BFMTV

“Tu te relèveras comme tu l’as toujours fait”: le message poignant de Mika au Liban et à Beyrouth

Mika le 21 mai 2013

Mika le 21 mai 2013 - Thomas Samson - AFP

Dans un texte paru dans plusieurs médias dont le JDD, le chanteur libano-britannique fait part de son émotion et de sa colère cinq jours après les terribles explosions qui ont secoué Beyrouth.

“Je me sens à la fois si près et si loin de toi”. Cinq jours après les explosions qui ont dévasté une partie de la ville de Beyrouth, le chanteur Mika adresse un message à son pays de naissance, plongé dans un contexte de crise sans précédent.

“Je ne cesse de regarder sidéré les visages martyrs de mes frères et sœurs. Dans leurs yeux, je devine l’effroi, les larmes”, écrit-t-il notamment dans le JDD.

L’artiste, qui avait réagi dès mardi soir aux explosions et confie depuis ne pas cesser “d’imaginer le bruit assourdissant des deux déflagrations qui ne quittent plus les Beyrouthins”.

“Le symbole d’un système qui éclate”

Crise économique et sociale, défiance envers la classe politique… Le chanteur et ancien coach de The Voice né à Beyrouth relate les multiples difficultés auxquelles le pays fait face depuis plusieurs années et à laquelle vient s’ajouter la catastrophe de mardi dernier.

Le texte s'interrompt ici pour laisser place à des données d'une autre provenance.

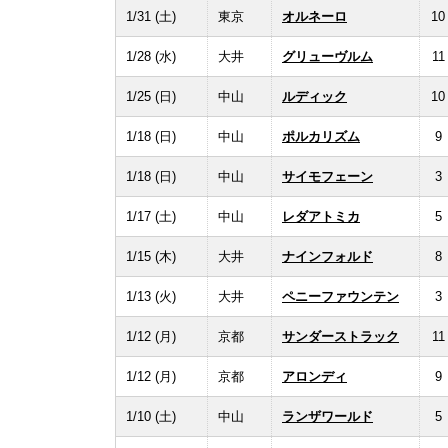
1/31 (土)
東京
オルネーロ
10
1/28 (水)
大井
グリューヴルム
11
1/25 (日)
中山
ルディック
10
1/18 (日)
中山
ポルカリズム
9
1/18 (日)
中山
サイモフェーン
3
1/17 (土)
中山
レダアトミカ
5
1/15 (木)
大井
ナインフォルド
8
1/13 (火)
大井
ペニーファウンテン
3
1/12 (月)
京都
サンダーストラック
11
1/12 (月)
京都
アロンディ
9
1/10 (土)
中山
ランザワールド
5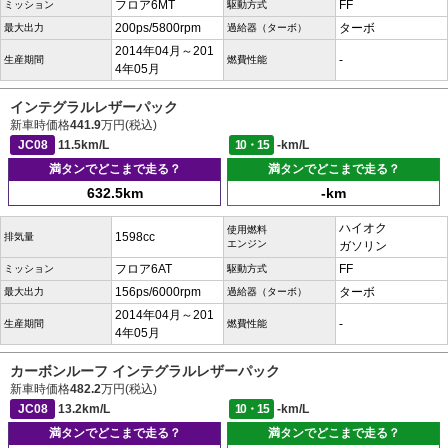
フロア6MT
FF
ミッション
駆動方式
200ps/5800rpm
ターボ
最大出力
過給器（ターボ）
2014年04月～201
-
生産期間
燃費性能
4年05月
インテグラルレザーパック
新車時価格
441.9
万円(税込)
JC08
11.5km/L
10・15
-km/L
満タンでどこまで走る？
満タンでどこまで走る？
632.5km
-km
ハイオク
使用燃料
1598cc
排気量
エンジン
ガソリン
フロア6AT
FF
ミッション
駆動方式
156ps/6000rpm
ターボ
最大出力
過給器（ターボ）
2014年04月～201
-
生産期間
燃費性能
4年05月
カーボンルーフ インテグラルレザーパック
新車時価格
482.2
万円(税込)
JC08
13.2km/L
10・15
-km/L
満タンでどこまで走る？
満タンでどこまで走る？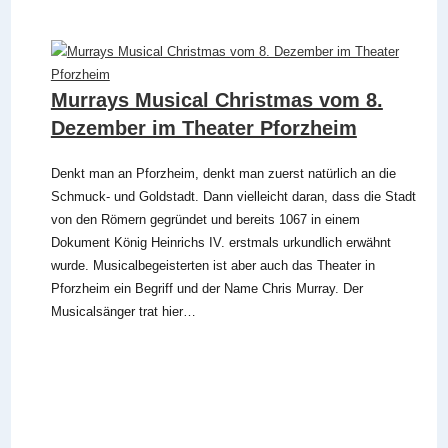
Murrays Musical Christmas vom 8.
Dezember im Theater Pforzheim
Denkt man an Pforzheim, denkt man zuerst natürlich an die
Schmuck- und Goldstadt. Dann vielleicht daran, dass die Stadt
von den Römern gegründet und bereits 1067 in einem
Dokument König Heinrichs IV. erstmals urkundlich erwähnt
wurde. Musicalbegeisterten ist aber auch das Theater in
Pforzheim ein Begriff und der Name Chris Murray. Der
Musicalsänger trat hier…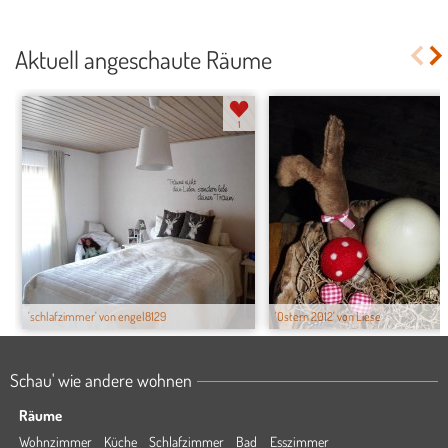
Aktuell angeschaute Räume
1
'schlafzimmer' von engel8129
'Ostern 2012' von Liese
Schau' wie andere wohnen
Räume
Wohnzimmer
Küche
Schlafzimmer
Bad
Esszimmer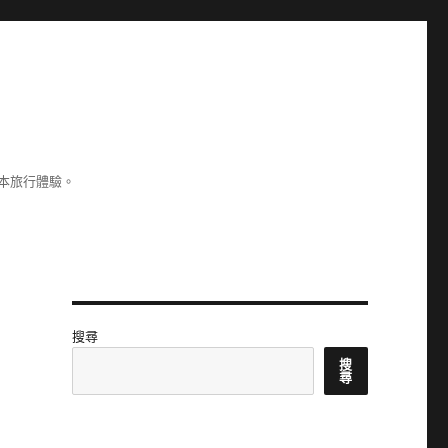
本旅行體驗。
搜尋
搜
尋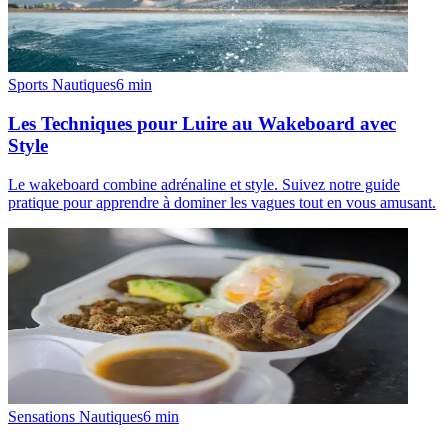
Sports Nautiques
6
min
Les Techniques pour Luire au Wakeboard avec
Style
Le wakeboard combine adrénaline et style. Suivez notre guide
pratique pour apprendre à dominer les vagues tout en vous amusant.
Sensations Nautiques
6
min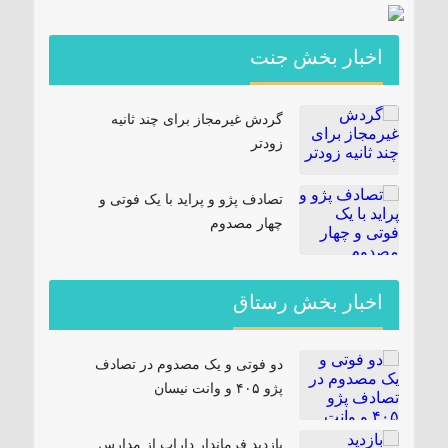
اخبار بخش جنت
گردش غیرمجاز برای چند ثانیه
زودتر
تصادف پژو و پراید با یک فوتی و
چهار مصدوم
اخبار بخش رستاق
دو فوتی و یک مصدوم در تصادف
پژو ۴۰۵ و وانت نیسان
بازدید فرماندار داراب از مدارس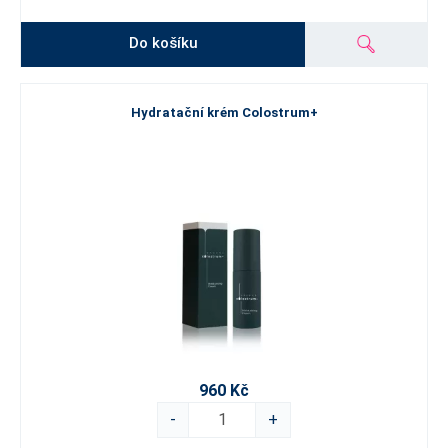
Do košíku
Hydratační krém Colostrum+
960 Kč
-
+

“Il y a les divisions, l’écho des conflits à tes frontières, la corruption, l’impuissance de tes dirigeants, la crise monétaire qui a plongé tes familles dans la misère puis l’épidémie de coronavirus toujours plus virulente”, évoque Mika qui voit “dans ces deux explosions le symbole d’un système qui éclate”.

“Pays des cendres”

Le chanteur répond également aux propos du Premier ministre Hassan Diab qui, le soir même de la catastrophe, avait assuré que “les responsables devront rendre des comptes”.

“Les responsables de qui? De quoi? Les responsables de trente ans d’agonie qui ont fait du pays du Cèdre le pays des cendres”, lance-t-il. L’artiste conclut son message par des mots plein d’espoir et veut croire en la résilience du peuple libanais: “demain, tu te relèveras comme tu l’as toujours fait”.